* **Work instructions**:
Keep every line in which "community" occurs and drop the rest of the data.

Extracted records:
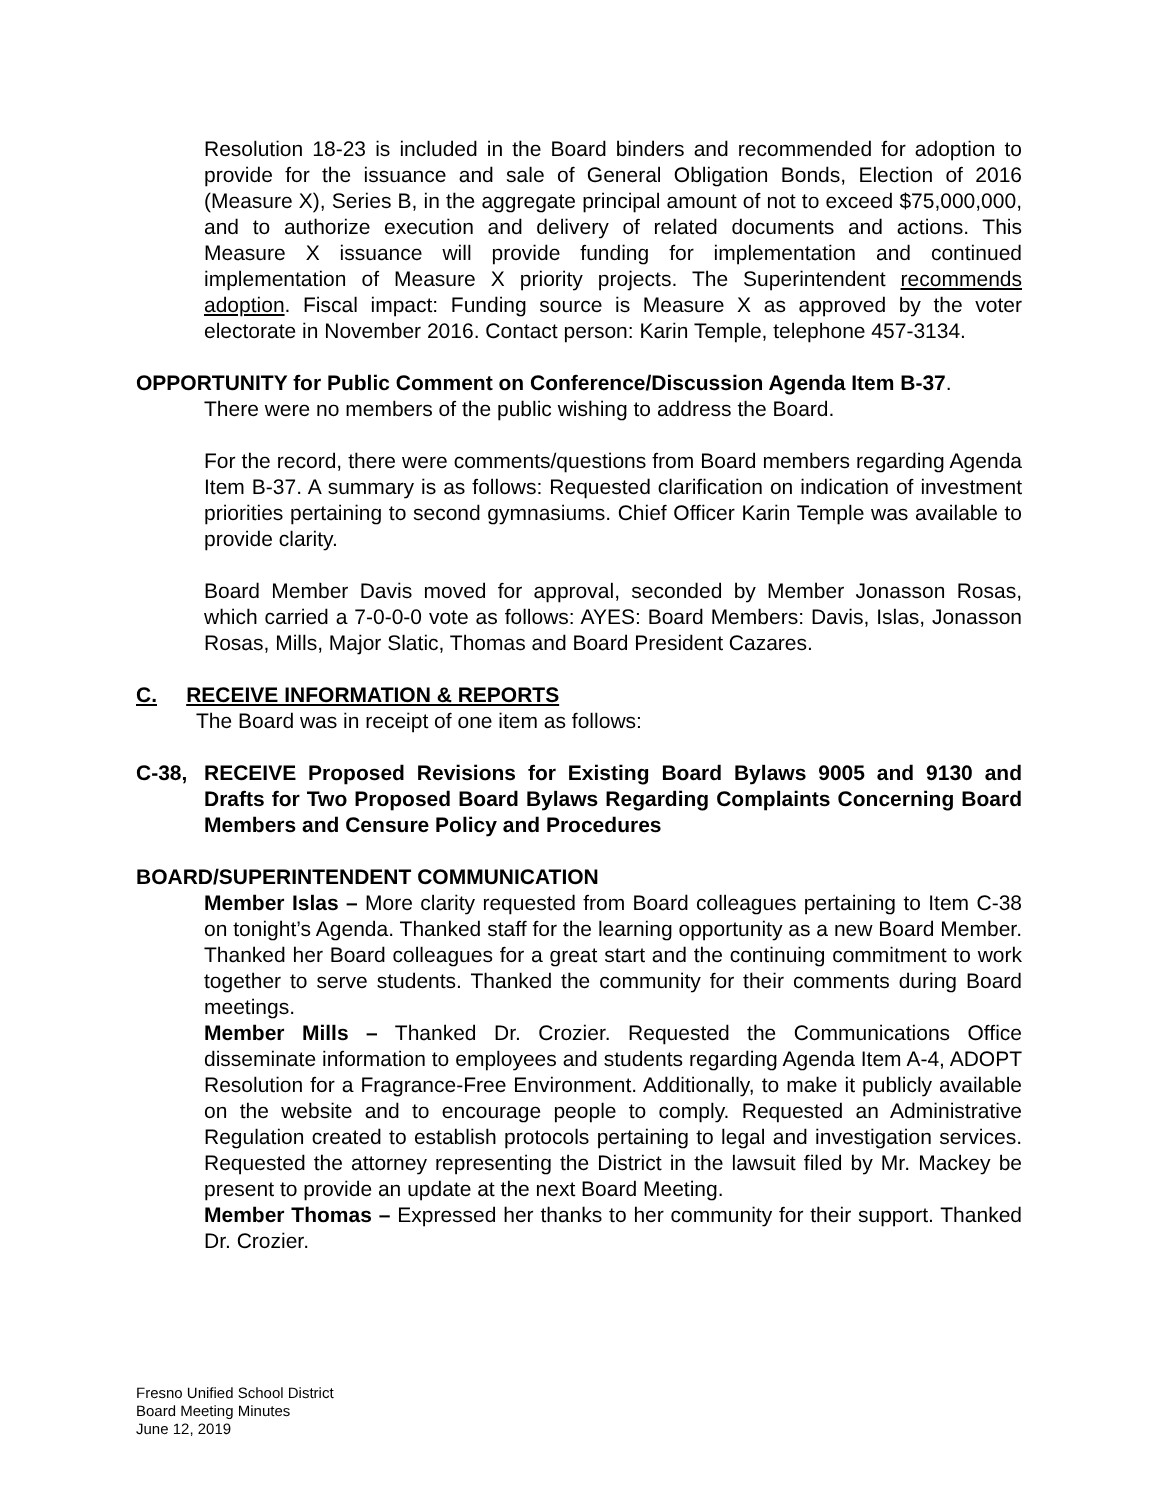Resolution 18-23 is included in the Board binders and recommended for adoption to provide for the issuance and sale of General Obligation Bonds, Election of 2016 (Measure X), Series B, in the aggregate principal amount of not to exceed $75,000,000, and to authorize execution and delivery of related documents and actions. This Measure X issuance will provide funding for implementation and continued implementation of Measure X priority projects. The Superintendent recommends adoption. Fiscal impact: Funding source is Measure X as approved by the voter electorate in November 2016. Contact person: Karin Temple, telephone 457-3134.
OPPORTUNITY for Public Comment on Conference/Discussion Agenda Item B-37.
There were no members of the public wishing to address the Board.
For the record, there were comments/questions from Board members regarding Agenda Item B-37. A summary is as follows: Requested clarification on indication of investment priorities pertaining to second gymnasiums. Chief Officer Karin Temple was available to provide clarity.
Board Member Davis moved for approval, seconded by Member Jonasson Rosas, which carried a 7-0-0-0 vote as follows: AYES: Board Members: Davis, Islas, Jonasson Rosas, Mills, Major Slatic, Thomas and Board President Cazares.
C. RECEIVE INFORMATION & REPORTS
The Board was in receipt of one item as follows:
C-38, RECEIVE Proposed Revisions for Existing Board Bylaws 9005 and 9130 and Drafts for Two Proposed Board Bylaws Regarding Complaints Concerning Board Members and Censure Policy and Procedures
BOARD/SUPERINTENDENT COMMUNICATION
Member Islas – More clarity requested from Board colleagues pertaining to Item C-38 on tonight’s Agenda. Thanked staff for the learning opportunity as a new Board Member. Thanked her Board colleagues for a great start and the continuing commitment to work together to serve students. Thanked the community for their comments during Board meetings.
Member Mills – Thanked Dr. Crozier. Requested the Communications Office disseminate information to employees and students regarding Agenda Item A-4, ADOPT Resolution for a Fragrance-Free Environment. Additionally, to make it publicly available on the website and to encourage people to comply. Requested an Administrative Regulation created to establish protocols pertaining to legal and investigation services. Requested the attorney representing the District in the lawsuit filed by Mr. Mackey be present to provide an update at the next Board Meeting.
Member Thomas – Expressed her thanks to her community for their support. Thanked Dr. Crozier.
Fresno Unified School District
Board Meeting Minutes
June 12, 2019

* **Answer space**:
Member Islas – More clarity requested from Board colleagues pertaining to Item C-38 on tonight’s Agenda. Thanked staff for the learning opportunity as a new Board Member. Thanked her Board colleagues for a great start and the continuing commitment to work together to serve students. Thanked the community for their comments during Board meetings.
Member Thomas – Expressed her thanks to her community for their support. Thanked Dr. Crozier.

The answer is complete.